In how many lines of the listing below does "retikulum" appear? Give only the figure.

> Exercise data
----

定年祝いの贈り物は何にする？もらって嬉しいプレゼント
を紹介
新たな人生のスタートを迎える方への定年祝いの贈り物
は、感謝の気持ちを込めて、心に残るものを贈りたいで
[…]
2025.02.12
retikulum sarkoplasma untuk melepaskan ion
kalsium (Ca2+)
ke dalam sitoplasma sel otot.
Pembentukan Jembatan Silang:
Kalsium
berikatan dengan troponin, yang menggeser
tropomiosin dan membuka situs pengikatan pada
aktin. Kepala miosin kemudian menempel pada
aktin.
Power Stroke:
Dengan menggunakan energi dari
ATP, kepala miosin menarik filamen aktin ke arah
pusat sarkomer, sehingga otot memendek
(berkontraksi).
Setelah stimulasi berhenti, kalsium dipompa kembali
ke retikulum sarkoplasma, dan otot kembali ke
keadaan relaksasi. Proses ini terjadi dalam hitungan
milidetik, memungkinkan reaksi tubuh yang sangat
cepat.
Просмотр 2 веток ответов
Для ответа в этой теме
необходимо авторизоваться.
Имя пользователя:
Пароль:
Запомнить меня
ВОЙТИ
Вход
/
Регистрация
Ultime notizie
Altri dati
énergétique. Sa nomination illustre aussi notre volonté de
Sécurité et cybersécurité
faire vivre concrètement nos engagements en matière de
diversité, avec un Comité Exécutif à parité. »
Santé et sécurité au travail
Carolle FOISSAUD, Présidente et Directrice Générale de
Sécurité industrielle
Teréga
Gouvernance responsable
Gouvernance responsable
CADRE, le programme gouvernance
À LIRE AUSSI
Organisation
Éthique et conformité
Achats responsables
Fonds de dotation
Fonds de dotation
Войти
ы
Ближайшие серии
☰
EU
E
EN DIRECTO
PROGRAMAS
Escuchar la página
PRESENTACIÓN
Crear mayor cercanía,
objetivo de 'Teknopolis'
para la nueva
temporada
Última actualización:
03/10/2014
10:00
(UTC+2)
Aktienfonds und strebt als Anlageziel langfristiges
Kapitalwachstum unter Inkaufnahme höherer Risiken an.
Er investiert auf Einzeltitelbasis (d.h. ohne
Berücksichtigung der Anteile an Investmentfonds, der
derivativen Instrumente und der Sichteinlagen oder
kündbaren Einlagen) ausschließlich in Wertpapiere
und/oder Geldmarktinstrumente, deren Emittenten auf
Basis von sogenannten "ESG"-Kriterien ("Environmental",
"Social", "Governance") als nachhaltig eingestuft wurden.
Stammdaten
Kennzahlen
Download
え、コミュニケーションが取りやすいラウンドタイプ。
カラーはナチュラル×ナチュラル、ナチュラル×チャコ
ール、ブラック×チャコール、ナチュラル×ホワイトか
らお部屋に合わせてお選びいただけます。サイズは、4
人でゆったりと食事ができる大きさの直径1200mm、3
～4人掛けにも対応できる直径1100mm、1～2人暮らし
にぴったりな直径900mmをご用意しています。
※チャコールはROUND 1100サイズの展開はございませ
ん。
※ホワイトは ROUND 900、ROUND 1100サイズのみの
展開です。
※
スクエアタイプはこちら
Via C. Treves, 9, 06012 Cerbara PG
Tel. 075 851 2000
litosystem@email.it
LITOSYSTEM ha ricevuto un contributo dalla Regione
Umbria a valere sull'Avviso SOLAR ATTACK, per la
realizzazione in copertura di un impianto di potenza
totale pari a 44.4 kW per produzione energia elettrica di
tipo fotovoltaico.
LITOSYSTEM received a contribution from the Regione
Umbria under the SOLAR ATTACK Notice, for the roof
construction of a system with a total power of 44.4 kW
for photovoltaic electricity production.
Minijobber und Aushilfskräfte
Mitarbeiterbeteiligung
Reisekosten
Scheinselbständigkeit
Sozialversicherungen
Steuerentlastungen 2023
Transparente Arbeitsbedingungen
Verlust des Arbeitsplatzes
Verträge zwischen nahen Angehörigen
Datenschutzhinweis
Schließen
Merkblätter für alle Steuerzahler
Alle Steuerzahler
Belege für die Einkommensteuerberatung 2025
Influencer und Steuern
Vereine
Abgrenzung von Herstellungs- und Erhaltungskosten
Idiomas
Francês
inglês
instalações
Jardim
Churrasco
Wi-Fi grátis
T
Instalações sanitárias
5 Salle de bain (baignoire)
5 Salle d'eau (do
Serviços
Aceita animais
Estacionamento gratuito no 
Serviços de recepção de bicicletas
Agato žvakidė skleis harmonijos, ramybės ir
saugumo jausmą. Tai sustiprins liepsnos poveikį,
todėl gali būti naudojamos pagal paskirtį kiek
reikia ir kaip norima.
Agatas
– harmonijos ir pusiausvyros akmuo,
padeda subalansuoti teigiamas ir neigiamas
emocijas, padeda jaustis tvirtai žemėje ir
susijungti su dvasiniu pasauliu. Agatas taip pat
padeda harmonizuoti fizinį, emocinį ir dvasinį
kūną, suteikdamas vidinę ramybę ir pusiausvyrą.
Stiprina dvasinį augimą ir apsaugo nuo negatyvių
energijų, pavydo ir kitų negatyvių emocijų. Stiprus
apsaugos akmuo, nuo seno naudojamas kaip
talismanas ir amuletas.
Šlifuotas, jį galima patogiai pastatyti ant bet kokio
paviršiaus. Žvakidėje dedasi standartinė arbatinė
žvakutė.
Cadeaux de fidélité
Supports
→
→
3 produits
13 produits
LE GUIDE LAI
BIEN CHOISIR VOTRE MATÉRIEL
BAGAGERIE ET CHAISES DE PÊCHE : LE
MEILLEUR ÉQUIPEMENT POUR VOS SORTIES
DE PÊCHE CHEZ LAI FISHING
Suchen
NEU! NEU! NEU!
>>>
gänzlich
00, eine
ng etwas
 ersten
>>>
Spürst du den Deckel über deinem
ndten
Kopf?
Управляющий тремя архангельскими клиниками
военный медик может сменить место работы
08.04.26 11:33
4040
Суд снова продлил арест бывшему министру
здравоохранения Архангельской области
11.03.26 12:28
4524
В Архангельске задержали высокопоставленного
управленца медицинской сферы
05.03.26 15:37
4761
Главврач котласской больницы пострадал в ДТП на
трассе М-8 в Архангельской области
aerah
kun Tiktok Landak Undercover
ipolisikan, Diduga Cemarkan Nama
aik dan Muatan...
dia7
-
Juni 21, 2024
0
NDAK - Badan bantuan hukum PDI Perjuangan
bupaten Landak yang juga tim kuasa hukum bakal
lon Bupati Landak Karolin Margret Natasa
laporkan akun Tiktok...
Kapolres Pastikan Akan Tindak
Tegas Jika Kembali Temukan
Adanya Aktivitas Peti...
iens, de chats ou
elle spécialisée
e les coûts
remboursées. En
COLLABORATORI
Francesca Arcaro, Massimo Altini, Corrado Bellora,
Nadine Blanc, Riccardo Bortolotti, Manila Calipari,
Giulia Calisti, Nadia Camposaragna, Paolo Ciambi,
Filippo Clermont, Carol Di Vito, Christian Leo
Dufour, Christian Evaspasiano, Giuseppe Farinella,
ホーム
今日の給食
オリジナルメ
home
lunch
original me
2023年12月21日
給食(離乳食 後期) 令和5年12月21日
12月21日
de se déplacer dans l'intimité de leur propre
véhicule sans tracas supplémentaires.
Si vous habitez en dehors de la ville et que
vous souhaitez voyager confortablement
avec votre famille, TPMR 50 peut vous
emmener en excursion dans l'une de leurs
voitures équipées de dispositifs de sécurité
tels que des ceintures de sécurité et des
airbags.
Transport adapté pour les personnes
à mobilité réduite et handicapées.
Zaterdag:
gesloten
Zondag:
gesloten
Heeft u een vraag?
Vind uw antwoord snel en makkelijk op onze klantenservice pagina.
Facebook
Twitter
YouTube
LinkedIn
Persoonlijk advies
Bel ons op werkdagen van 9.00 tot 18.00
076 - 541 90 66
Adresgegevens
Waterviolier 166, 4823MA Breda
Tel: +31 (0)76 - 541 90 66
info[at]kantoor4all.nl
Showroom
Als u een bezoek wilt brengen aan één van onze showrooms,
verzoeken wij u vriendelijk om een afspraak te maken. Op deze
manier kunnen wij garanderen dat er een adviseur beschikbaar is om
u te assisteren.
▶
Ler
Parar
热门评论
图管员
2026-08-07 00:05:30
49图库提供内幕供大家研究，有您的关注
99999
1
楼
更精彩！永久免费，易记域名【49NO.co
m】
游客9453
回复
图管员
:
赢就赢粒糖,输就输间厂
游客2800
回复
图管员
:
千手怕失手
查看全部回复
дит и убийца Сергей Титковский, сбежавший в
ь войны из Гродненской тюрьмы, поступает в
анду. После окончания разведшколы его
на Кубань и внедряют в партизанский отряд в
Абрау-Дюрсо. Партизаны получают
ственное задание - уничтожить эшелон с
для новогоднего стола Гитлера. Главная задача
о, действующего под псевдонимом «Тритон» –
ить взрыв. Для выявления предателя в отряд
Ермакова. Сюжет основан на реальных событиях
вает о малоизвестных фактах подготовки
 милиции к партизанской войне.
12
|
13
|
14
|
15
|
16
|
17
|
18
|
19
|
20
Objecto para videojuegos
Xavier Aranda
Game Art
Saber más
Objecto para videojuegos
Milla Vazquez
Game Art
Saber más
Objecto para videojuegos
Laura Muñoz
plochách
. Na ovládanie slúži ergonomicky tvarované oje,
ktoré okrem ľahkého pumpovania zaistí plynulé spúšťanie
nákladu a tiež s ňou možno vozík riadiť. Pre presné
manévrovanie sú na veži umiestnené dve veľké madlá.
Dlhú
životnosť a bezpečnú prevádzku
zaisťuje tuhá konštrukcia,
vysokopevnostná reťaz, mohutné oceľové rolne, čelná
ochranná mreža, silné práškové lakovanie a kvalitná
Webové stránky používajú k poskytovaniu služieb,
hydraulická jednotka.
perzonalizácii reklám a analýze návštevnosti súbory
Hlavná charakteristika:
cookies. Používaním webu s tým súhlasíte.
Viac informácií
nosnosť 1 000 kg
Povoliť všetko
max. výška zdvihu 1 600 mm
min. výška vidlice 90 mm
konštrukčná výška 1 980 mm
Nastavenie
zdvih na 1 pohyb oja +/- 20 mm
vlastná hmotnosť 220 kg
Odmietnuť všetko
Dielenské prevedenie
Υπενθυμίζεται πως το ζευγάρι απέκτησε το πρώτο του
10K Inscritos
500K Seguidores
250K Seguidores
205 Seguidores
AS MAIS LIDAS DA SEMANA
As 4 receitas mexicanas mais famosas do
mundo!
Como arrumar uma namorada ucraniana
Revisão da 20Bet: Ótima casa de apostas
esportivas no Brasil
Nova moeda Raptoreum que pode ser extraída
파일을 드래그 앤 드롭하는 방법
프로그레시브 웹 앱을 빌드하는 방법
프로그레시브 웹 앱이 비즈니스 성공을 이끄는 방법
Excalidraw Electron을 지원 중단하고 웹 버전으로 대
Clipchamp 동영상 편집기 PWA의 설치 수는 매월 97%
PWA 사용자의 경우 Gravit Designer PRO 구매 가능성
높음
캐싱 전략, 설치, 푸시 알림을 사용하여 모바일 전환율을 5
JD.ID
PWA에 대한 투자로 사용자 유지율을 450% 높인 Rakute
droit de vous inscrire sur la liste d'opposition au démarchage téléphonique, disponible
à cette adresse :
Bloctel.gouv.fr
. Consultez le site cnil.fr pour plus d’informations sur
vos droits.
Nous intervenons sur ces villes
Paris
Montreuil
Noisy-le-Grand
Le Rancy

----

> Finished task
2